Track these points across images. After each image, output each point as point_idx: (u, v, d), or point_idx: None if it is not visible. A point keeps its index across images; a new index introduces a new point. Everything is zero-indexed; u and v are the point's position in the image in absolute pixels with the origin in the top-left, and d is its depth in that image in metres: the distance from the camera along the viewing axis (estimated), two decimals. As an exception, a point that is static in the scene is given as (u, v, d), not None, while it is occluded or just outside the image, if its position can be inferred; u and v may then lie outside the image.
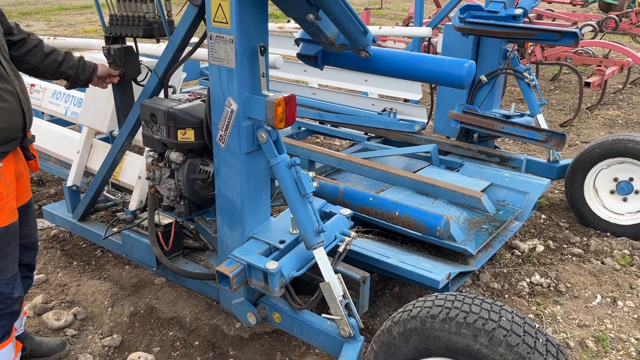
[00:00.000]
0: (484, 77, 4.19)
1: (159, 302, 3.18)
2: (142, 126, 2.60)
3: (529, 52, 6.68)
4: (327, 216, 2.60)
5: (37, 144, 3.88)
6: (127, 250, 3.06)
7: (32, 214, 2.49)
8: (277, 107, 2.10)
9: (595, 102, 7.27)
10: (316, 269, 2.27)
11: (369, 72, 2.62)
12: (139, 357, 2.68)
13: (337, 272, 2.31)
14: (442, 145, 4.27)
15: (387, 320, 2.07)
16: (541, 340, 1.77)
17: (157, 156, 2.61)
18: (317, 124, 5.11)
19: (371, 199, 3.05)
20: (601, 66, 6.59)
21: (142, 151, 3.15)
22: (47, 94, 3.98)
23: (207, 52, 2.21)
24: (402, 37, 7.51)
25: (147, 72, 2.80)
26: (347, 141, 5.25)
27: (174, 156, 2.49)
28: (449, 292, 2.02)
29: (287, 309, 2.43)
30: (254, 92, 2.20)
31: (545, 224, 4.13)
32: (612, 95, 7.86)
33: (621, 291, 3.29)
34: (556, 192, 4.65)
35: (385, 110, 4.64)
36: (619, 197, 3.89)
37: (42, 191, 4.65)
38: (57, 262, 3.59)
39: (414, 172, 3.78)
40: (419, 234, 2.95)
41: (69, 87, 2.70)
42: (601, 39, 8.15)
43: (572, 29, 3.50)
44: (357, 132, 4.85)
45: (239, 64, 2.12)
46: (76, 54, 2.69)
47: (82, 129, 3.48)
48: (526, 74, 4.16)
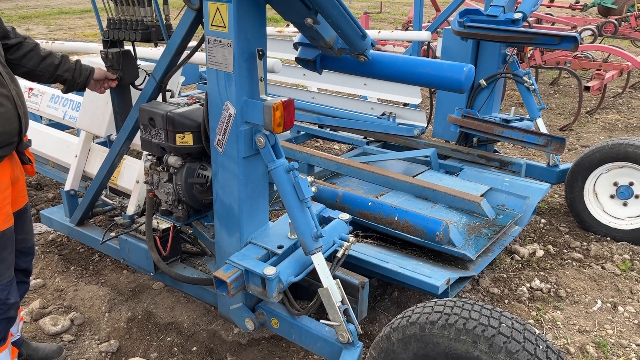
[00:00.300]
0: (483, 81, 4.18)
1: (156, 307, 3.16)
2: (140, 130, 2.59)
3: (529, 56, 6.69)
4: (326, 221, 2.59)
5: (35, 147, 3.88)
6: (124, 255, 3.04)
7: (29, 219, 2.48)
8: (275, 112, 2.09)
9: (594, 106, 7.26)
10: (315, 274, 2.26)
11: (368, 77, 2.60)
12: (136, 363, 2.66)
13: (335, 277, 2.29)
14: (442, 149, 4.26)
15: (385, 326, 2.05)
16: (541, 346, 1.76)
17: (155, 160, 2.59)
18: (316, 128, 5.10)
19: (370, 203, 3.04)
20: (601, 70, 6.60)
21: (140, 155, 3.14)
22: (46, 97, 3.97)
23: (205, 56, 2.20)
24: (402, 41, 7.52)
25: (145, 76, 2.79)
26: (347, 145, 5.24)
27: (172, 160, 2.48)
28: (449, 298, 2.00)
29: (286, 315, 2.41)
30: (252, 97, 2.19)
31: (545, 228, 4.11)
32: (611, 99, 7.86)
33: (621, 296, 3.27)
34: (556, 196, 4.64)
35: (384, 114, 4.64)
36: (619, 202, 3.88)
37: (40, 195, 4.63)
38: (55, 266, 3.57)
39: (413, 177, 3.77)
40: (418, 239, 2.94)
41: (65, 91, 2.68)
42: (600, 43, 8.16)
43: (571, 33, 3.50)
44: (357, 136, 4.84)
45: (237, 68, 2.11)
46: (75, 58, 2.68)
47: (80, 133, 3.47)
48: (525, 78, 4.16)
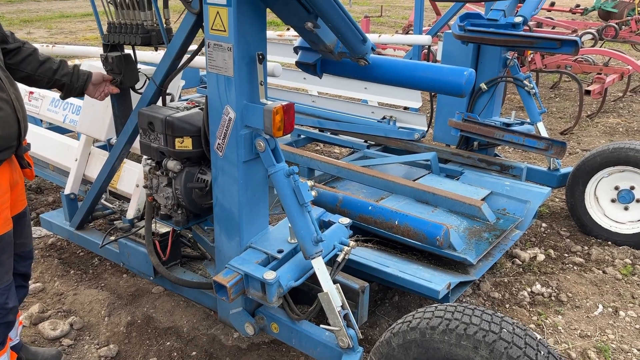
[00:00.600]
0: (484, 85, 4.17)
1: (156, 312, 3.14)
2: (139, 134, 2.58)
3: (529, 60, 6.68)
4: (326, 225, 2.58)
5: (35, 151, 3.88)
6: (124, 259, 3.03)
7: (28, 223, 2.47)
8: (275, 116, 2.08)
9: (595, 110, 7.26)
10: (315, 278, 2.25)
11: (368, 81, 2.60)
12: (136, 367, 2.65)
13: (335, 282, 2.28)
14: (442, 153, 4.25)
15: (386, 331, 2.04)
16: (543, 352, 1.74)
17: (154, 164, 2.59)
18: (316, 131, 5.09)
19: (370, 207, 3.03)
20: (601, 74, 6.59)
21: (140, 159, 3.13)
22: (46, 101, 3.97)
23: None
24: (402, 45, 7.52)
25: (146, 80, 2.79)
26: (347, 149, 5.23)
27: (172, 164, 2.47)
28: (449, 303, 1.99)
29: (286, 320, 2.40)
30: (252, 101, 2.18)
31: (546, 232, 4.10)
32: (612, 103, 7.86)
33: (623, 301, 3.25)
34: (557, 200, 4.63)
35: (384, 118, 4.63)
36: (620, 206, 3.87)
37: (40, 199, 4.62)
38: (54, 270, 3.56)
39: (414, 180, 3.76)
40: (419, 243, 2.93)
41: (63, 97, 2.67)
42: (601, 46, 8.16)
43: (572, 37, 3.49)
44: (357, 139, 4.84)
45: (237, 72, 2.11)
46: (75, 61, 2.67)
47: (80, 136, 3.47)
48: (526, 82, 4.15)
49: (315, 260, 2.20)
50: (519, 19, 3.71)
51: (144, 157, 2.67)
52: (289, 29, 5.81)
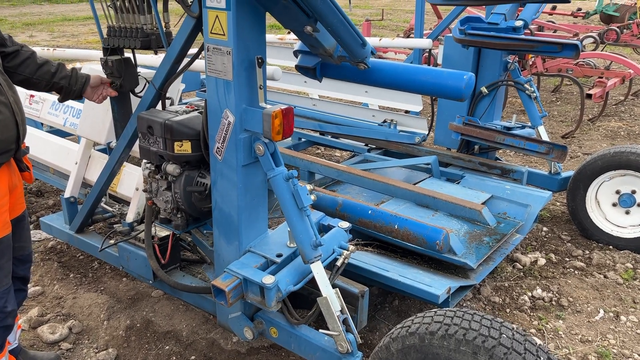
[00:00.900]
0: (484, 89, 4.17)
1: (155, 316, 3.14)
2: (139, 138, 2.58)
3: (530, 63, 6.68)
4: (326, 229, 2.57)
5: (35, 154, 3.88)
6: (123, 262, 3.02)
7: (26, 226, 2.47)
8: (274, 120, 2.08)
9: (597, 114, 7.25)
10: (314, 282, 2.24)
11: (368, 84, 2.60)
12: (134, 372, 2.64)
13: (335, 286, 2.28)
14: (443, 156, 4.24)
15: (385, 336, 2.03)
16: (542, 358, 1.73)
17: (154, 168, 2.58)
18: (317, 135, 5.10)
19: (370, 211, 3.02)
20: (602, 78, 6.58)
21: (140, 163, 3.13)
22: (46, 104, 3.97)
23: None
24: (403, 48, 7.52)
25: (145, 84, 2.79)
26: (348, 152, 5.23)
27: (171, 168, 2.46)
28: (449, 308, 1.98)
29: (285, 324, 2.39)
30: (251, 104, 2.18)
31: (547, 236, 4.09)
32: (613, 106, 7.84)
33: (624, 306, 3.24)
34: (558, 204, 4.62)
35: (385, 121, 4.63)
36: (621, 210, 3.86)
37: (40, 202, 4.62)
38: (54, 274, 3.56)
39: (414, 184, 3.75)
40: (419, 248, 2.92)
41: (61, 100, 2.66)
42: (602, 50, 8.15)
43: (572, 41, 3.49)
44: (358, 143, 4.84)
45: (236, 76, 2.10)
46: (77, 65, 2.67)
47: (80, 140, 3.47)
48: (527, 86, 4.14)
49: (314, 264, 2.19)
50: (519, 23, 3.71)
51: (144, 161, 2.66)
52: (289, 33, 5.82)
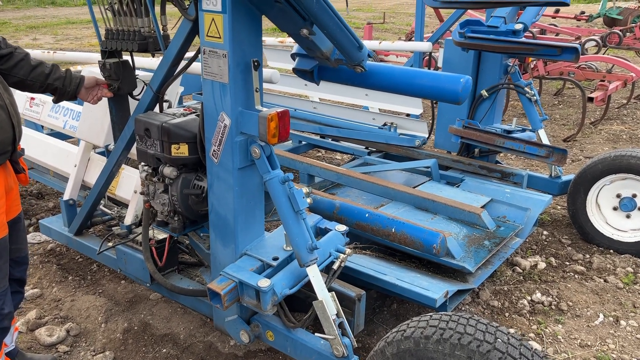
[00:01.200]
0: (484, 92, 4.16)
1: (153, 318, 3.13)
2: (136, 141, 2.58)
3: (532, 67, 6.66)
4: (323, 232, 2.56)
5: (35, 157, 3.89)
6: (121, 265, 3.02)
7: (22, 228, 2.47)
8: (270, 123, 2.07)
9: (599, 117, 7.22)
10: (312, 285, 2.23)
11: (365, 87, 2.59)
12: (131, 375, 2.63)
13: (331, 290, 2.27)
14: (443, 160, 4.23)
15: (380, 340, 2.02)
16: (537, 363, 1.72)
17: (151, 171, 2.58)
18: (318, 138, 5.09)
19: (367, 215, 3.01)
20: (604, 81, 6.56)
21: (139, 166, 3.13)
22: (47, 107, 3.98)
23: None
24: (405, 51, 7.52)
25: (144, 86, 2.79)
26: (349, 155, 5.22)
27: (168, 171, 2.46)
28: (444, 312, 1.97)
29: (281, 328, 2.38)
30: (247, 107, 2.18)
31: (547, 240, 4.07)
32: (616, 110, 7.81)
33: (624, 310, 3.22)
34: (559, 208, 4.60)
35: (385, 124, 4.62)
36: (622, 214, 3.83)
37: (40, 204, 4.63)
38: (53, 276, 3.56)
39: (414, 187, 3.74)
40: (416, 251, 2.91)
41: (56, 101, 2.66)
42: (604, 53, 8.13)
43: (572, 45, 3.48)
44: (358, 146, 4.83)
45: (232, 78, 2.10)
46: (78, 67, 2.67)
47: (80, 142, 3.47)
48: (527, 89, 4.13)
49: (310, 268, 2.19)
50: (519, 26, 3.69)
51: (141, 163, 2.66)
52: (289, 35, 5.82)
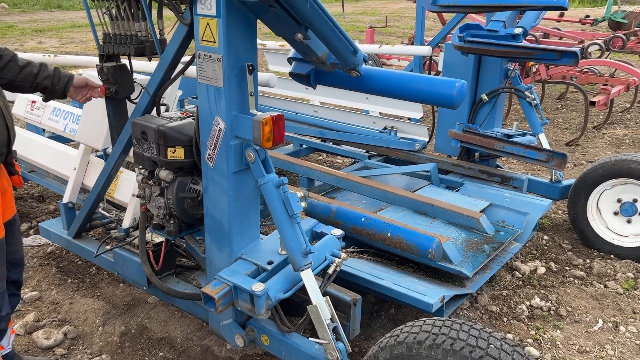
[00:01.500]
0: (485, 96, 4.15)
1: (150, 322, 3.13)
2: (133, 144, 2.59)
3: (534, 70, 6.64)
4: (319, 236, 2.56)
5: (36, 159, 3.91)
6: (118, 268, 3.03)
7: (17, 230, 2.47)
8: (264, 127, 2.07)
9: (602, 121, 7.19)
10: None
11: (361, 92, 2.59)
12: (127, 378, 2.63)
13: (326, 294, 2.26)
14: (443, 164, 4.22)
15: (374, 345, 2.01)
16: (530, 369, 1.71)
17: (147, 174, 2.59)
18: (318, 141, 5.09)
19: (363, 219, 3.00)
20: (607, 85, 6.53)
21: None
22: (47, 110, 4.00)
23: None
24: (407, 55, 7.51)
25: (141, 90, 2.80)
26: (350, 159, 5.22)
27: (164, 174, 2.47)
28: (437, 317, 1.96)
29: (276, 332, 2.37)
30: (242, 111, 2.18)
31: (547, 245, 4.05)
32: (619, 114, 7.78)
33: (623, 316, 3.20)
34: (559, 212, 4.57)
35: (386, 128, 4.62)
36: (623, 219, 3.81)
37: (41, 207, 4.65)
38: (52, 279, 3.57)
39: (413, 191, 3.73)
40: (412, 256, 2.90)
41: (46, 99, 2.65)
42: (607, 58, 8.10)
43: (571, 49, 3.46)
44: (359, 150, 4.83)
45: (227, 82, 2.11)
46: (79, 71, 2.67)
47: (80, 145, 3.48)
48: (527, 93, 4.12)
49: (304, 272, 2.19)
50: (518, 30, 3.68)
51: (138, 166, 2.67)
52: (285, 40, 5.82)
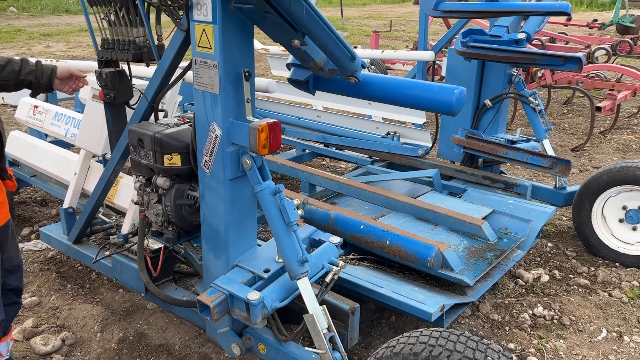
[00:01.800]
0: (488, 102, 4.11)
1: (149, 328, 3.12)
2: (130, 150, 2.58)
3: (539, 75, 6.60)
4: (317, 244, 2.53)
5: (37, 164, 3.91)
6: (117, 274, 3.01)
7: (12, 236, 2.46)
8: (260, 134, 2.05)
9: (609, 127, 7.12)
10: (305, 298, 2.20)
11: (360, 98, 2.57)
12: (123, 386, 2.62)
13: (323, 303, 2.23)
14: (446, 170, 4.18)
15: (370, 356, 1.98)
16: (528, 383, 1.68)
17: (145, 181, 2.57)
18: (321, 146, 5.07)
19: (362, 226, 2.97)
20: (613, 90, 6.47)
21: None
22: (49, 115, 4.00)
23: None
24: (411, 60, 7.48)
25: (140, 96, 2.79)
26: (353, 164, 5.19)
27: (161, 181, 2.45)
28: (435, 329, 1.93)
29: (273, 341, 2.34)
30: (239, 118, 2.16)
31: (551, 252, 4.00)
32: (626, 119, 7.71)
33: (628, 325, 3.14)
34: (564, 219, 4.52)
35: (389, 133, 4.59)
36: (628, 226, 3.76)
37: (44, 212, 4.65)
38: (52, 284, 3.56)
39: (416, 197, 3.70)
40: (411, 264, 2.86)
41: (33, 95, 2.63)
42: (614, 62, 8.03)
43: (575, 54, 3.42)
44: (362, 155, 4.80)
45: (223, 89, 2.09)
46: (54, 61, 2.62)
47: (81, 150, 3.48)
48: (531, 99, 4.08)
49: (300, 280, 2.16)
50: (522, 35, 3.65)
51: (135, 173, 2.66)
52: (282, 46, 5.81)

--------------------

- **The task**
Of the lines above, output exactly those from the line bearing "19: (371, 199, 3.05)" through the line bearing "48: (526, 74, 4.16)", inclusive.

- **Written solution**
19: (371, 199, 3.05)
20: (601, 66, 6.59)
21: (142, 151, 3.15)
22: (47, 94, 3.98)
23: (207, 52, 2.21)
24: (402, 37, 7.51)
25: (147, 72, 2.80)
26: (347, 141, 5.25)
27: (174, 156, 2.49)
28: (449, 292, 2.02)
29: (287, 309, 2.43)
30: (254, 92, 2.20)
31: (545, 224, 4.13)
32: (612, 95, 7.86)
33: (621, 291, 3.29)
34: (556, 192, 4.65)
35: (385, 110, 4.64)
36: (619, 197, 3.89)
37: (42, 191, 4.65)
38: (57, 262, 3.59)
39: (414, 172, 3.78)
40: (419, 234, 2.95)
41: (69, 87, 2.70)
42: (601, 39, 8.15)
43: (572, 29, 3.50)
44: (357, 132, 4.85)
45: (239, 64, 2.12)
46: (76, 54, 2.69)
47: (82, 129, 3.48)
48: (526, 74, 4.16)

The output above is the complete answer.